**Directions for this task**
Each record that follows goes into your reply unchanged; the pictures do not.

**Source data**
== == ==

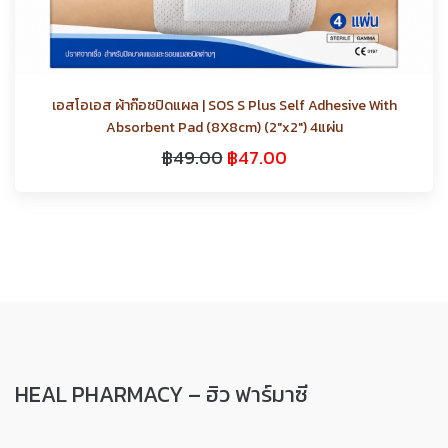
เอสโอเอส ผ้าก๊อซปิดแผล | SOS S Plus Self Adhesive With
Absorbent Pad (8X8cm) (2″x2″) 4แผ่น
฿
49.00
฿
47.00
HEAL PHARMACY – ฮิว ฟาร์มาซี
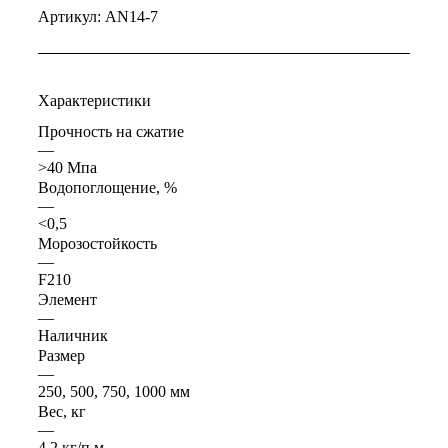
Артикул:
AN14-7
Характеристики
Прочность на сжатие
—
>40 Мпа
Водопоглощение, %
—
<0,5
Морозостойкость
—
F210
Элемент
—
Наличник
Размер
—
250, 500, 750, 1000 мм
Вес, кг
—
4,2 кг/п.м.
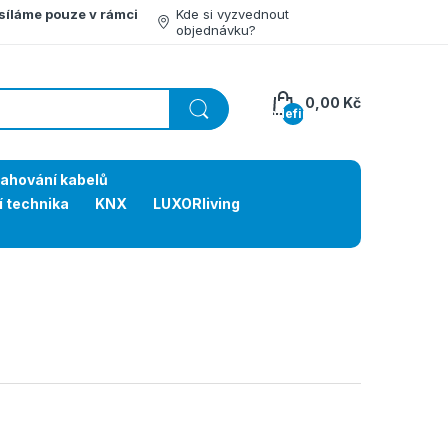
síláme pouze v rámci
Kde si vyzvednout
objednávku?
0,00 Kč
undefined
tahování kabelů
í technika
KNX
LUXORliving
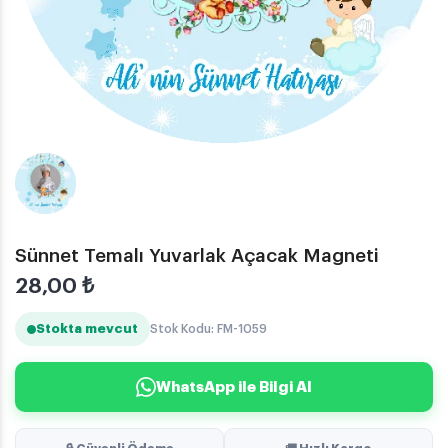
Sünnet Temalı Yuvarlak Açacak Magneti
28,00
₺
Stokta mevcut
Stok Kodu: FM-1059
WhatsApp ile Bilgi Al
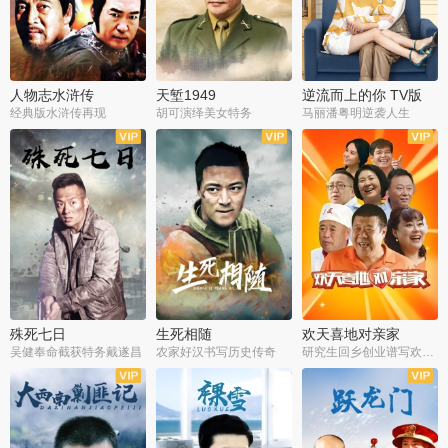
人物志水浒传
天堑1949
逆流而上的你 TV版
经典版水浒传再现
胡可演绎美女特务
马丽潘粤明逆袭人生
全34集
全21集
全35集
殊死七日
生死相随
欢天喜地对亲家
吴健奉命截获特务戴遂昌
农家好汉书写历史传奇
研究生回乡创业谱写欢乐爱情
全40集
全21集
全30集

== == ==

**Worked solution**
เอสโอเอส ผ้าก๊อซปิดแผล | SOS S Plus Self Adhesive With
Absorbent Pad (8X8cm) (2″x2″) 4แผ่น
฿
49.00
฿
47.00
HEAL PHARMACY – ฮิว ฟาร์มาซี
Артикул:
AN14-7
Характеристики
Прочность на сжатие
—
>40 Мпа
Водопоглощение, %
—
<0,5
Морозостойкость
—
F210
Элемент
—
Наличник
Размер
—
250, 500, 750, 1000 мм
Вес, кг
—
4,2 кг/п.м.
síláme pouze v rámci
Kde si vyzvednout
objednávku?
0,00 Kč
undefined
tahování kabelů
í technika
KNX
LUXORliving
Sünnet Temalı Yuvarlak Açacak Magneti
28,00
₺
Stokta mevcut
Stok Kodu: FM-1059
WhatsApp ile Bilgi Al
人物志水浒传
天堑1949
逆流而上的你 TV版
经典版水浒传再现
胡可演绎美女特务
马丽潘粤明逆袭人生
全34集
全21集
全35集
殊死七日
生死相随
欢天喜地对亲家
吴健奉命截获特务戴遂昌
农家好汉书写历史传奇
研究生回乡创业谱写欢乐爱情
全40集
全21集
全30集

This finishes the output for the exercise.